As noted in our Lay of the Land blog in October 2013, HR 3188, the "Yosemite Rim Fire Emergency Salvage Act" mandates damaging logging with no notice, public input, or environmental protections, and waives all administrative and judicial review. This bill would effectively suspend every federal law, including the National Forest Management Act, the Federal Land Policy and Management Act, and the National Environmental Policy Act. The Clean Water Act, the Endangered Species Act, and other critical federal laws are also waived under the broad brush of HR 3188. 

In response to HR 3188, the USFS issued a statement strongly opposing the bill, recognizing its exemption of public involvement, judicial review, and more. While the USFS' opposition to egregious bills like HR 3188 is reassuring, the USFS-guided Rim Fire Recovery Project planning hasn't quite hit the mark either.
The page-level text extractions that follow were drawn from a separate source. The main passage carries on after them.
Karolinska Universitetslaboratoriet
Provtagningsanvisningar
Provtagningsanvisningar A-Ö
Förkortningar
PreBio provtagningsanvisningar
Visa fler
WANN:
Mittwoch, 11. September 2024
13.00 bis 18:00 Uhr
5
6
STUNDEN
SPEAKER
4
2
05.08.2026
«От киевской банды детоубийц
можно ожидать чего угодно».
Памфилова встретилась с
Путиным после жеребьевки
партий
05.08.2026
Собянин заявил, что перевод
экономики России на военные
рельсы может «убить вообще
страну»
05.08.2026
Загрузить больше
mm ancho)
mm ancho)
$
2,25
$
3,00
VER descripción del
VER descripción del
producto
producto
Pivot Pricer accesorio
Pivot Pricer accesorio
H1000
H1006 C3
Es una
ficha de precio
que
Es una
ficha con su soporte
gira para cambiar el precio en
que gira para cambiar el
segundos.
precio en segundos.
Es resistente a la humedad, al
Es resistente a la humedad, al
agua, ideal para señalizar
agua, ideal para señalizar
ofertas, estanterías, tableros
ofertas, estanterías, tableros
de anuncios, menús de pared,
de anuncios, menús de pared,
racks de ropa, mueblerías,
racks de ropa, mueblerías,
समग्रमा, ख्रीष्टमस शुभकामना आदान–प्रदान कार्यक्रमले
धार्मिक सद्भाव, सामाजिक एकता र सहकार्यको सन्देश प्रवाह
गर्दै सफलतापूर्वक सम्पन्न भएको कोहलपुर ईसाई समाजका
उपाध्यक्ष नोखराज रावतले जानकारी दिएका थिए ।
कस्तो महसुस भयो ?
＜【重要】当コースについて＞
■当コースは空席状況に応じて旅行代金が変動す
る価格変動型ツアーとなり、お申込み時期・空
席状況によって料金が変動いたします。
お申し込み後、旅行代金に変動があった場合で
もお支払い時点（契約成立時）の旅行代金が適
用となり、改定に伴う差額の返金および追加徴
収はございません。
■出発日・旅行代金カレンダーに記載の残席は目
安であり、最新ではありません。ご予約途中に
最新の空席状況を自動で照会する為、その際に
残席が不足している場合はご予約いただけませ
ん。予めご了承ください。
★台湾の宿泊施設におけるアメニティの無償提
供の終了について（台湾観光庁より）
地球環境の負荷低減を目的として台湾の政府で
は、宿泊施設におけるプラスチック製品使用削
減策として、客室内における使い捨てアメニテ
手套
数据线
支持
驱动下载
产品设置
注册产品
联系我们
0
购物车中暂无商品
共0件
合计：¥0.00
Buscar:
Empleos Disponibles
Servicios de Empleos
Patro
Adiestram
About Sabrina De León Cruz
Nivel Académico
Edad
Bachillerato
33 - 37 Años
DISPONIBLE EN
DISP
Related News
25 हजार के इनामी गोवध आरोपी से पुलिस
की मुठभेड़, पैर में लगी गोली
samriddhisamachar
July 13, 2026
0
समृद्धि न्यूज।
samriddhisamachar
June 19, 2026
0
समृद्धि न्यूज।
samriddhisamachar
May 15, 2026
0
In early December the USFS announced the Rim Fire Recovery Project's Notice of Intent to prepare an environmental review. In our comments with coalition partners, we noted several concerns with the proposed action. These include: no clear requirement in the plan to use the best available science, the allowance for salvage logging in areas near waterways, logging (by helicopter) of steep ground, construction of nearly 30 miles of new roads, and much more.

Our community sees this upcoming management plan as an opportunity -- one to steer us clear of industrial reforestation and short-sighted planning, and toward the USFS new Forest Planning Rule, the incorporation of the best available science information in the field, and a long-term management paradigm for the next 50 to 100 years. In addition, this provides a chance for real conversation about how we manage fires. Long-held notions of fire suppression are now being reconsidered. 

In addition to comments, our allies are hard at work with fellow conservationists, USFS personnel, and scientists on the ground to establish a collaborative process that will inform the environmental review and overall management of the Rim Fire landscape. Moving forward, we hope that all lawmakers will take pause at the good work happening on-site, that USFS will similarly yield to collaboration among their own in the Stanislaus, and that we'll see a new day for fire management in an ever-changing climate and West.